H: It was said there were certain big well-proportioned male slaves that were sent around from plantation to plantation to breed up the stock.

State Legislator

H. They called them breeders

White Citizens Council

Southern Baptist

H. Some of the women were breeders. And of course it became profitable, instead of buying slaves – the South quit buying slaves, they raised them. Slaves were the most important thing on the farm, the plantation, because that's where most of the money was. Land was cheap. Housing was cheap, building houses. But slaves weren't cheap at all. And a good slave family, a man and wife and two or three kids was up in the two, three thousand dollar range. And a good slave, top notch slave was priced at around twelve hundred dollars when the best race horse or the best saddle horse was maybe a hundred dollars and a cow about ten dollars and a pig one or two dollars. See, that's the price structure at that time.
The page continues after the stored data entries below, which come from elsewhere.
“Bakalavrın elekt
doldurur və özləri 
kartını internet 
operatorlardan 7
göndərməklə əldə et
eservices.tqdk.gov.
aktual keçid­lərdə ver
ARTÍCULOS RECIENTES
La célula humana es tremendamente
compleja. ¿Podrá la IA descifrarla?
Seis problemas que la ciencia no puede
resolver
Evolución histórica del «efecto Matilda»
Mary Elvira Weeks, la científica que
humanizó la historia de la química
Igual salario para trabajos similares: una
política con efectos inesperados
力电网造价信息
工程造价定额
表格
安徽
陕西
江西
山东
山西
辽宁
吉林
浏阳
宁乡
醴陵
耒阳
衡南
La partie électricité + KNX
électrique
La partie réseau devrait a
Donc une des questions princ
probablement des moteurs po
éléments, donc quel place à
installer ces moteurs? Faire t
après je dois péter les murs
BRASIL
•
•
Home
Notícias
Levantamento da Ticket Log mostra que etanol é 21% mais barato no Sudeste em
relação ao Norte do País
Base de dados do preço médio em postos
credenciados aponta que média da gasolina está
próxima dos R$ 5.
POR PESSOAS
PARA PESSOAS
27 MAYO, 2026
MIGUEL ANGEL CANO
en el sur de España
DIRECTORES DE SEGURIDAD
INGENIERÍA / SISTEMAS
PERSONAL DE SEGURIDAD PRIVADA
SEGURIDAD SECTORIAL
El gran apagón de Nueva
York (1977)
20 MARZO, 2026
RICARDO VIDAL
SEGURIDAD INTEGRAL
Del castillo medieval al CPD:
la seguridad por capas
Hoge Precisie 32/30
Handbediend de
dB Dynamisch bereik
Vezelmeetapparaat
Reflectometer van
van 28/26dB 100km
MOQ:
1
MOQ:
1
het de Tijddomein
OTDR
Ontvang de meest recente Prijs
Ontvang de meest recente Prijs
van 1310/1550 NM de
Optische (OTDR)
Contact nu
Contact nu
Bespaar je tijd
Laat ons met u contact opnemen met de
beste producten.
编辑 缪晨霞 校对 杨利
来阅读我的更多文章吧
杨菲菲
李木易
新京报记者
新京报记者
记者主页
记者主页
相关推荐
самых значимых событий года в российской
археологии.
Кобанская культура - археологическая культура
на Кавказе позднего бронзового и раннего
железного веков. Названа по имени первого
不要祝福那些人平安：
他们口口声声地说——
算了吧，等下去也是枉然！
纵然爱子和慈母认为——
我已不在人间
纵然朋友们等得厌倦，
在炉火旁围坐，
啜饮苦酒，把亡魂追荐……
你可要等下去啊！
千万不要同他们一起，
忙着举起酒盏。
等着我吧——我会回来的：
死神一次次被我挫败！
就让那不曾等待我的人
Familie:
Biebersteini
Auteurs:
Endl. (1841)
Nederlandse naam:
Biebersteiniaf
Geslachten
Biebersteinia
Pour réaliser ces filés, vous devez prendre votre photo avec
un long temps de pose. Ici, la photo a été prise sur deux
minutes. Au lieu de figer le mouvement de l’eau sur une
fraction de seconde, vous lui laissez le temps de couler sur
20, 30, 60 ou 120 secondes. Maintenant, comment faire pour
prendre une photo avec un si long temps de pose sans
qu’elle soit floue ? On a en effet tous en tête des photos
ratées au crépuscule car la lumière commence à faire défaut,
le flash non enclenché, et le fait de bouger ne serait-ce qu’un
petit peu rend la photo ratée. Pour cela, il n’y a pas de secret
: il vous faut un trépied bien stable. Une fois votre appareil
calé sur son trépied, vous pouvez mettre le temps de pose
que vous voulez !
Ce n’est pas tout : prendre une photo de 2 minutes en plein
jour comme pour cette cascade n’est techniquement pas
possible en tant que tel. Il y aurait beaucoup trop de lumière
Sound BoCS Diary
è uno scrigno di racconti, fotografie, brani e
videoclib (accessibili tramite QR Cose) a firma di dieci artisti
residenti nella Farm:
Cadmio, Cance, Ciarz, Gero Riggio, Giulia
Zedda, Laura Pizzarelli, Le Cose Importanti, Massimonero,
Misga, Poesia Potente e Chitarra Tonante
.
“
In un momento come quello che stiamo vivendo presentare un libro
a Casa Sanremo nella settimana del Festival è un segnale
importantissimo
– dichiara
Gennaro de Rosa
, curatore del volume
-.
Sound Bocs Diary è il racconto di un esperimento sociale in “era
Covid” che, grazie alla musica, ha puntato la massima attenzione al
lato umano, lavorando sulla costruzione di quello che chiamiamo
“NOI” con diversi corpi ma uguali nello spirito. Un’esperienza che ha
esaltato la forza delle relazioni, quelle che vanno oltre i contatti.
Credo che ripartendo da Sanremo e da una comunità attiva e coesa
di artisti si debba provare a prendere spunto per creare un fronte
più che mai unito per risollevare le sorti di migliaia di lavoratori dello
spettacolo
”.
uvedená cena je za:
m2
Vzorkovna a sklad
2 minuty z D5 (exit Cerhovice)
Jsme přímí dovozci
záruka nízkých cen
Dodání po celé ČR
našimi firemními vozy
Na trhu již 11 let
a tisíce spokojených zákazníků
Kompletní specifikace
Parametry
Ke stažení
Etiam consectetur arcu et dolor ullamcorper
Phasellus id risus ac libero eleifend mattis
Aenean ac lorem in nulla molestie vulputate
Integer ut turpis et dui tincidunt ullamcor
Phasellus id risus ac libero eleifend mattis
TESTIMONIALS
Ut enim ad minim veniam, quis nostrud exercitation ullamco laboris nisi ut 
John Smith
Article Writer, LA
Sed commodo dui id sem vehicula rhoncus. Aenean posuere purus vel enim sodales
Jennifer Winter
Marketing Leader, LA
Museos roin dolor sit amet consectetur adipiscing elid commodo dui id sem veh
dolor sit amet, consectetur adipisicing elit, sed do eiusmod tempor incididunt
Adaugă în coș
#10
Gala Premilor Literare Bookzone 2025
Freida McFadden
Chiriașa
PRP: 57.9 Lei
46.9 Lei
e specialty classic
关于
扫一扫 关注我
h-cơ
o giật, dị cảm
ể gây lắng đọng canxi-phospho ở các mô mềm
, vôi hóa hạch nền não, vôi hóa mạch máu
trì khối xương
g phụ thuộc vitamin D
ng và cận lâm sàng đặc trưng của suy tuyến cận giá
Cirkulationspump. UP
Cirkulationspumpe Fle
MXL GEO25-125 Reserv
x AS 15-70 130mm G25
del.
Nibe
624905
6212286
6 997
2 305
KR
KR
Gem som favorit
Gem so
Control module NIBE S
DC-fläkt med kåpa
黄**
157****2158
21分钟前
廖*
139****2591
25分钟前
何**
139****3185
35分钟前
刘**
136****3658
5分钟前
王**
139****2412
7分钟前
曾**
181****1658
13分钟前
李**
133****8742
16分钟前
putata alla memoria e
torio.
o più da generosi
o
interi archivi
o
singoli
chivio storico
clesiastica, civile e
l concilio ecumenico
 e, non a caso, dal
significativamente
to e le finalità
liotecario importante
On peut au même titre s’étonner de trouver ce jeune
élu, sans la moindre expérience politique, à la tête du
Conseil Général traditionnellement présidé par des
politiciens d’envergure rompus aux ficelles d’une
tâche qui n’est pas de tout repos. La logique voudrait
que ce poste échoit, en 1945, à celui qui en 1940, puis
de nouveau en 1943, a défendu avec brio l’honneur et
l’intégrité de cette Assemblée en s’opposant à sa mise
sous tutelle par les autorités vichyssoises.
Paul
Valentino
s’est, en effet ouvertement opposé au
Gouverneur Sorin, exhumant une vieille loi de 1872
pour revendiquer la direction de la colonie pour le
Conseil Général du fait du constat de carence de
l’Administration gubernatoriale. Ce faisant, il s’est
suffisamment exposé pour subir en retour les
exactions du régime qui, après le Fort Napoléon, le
Before the War of Yankee Aggression the Southerners kind of cultivated the blacks and were bringing them into their culture system and worshipping with them and influencing them. But then when the Reconstruction period came about the mission of the Reconstruction government was to separate the races. They made them leave the churches. They tried to break off all relationship between the white and the black.

The slaves that they had here on this place were kept in the families. They bought the families together, they kept the families together, they went to church and worshipped with them in the same church. It was a close relationship there. It's hard for us to understand. We can't understand it because we're not in their shoes.

J: What makes different races?

H: The Lord made them different.

J: Are Jews a different race?

H: No, they're not. They're a different religion.

J: Are Chinese a different race?

H: Oh, yeah.

J: Are Italians a different race?

H: Their culture's different. I don't say They're not a different race. They're not a different race. I think the Italians and the French and the Germans and the Russians too, all, white Americans, they're all the same race. But, of course, the blacks are a different race and the Indians are a different race and the Chinese are a different race and then you've got the Aborigines in Australia.

J: How do you distinguish one race from another?

H: Well, by their char..facial ... physical characteristics is the main thing, their physical characteristics.

The good Good Lord charged the Jewish race to be pure and of course they didn't and he punished them [in Biblical times]. And He had his reasons and I don't question them. I believed in that, in racial purity. I surely did. And I still do.

We had one of the most prominent citizens in town here, he had a white family and he had some blacks on the side. And he took care of his blacks. He set his black son up in business on Main Street, right here.

I'm not going to say it was accepted but it was practiced that, there might be a high yellow black woman in the yard. She might be the cook. Of course, they're blaming Thomas Jefferson with some of that. And actually, that may be true. And he's the only president I have any direct relation to. Collaterally, we have some of the same genes. And he's one of my favorite American heroes, Thomas Jefferson. And if he, after his wife died, if he cohabited with an attractive black female there, why you know that, that was winked at.

LIFE, LIBERTY AND PROPERTY

H. We have universal suffrage now and I just never did believe universal suffrage would work to the best interest of everyone. And I think that the main thing we need to keep in mind in politics and government is: the most important civil right is the right to own property. Property rights, if we stick with property rights we'll be a free country right on.

Now, I'm a kind of an outsider in most thinking in this day and time. They don't listen to me any more, but during the 60s my position was the prevalent one throughout the whole South

EPILOGUE

Alyene Quinn

I feel like that everybody is, you might be different color, but you are the same. There shouldn't be any races. Now you know we're all different color but we're all the same, we're just as one person.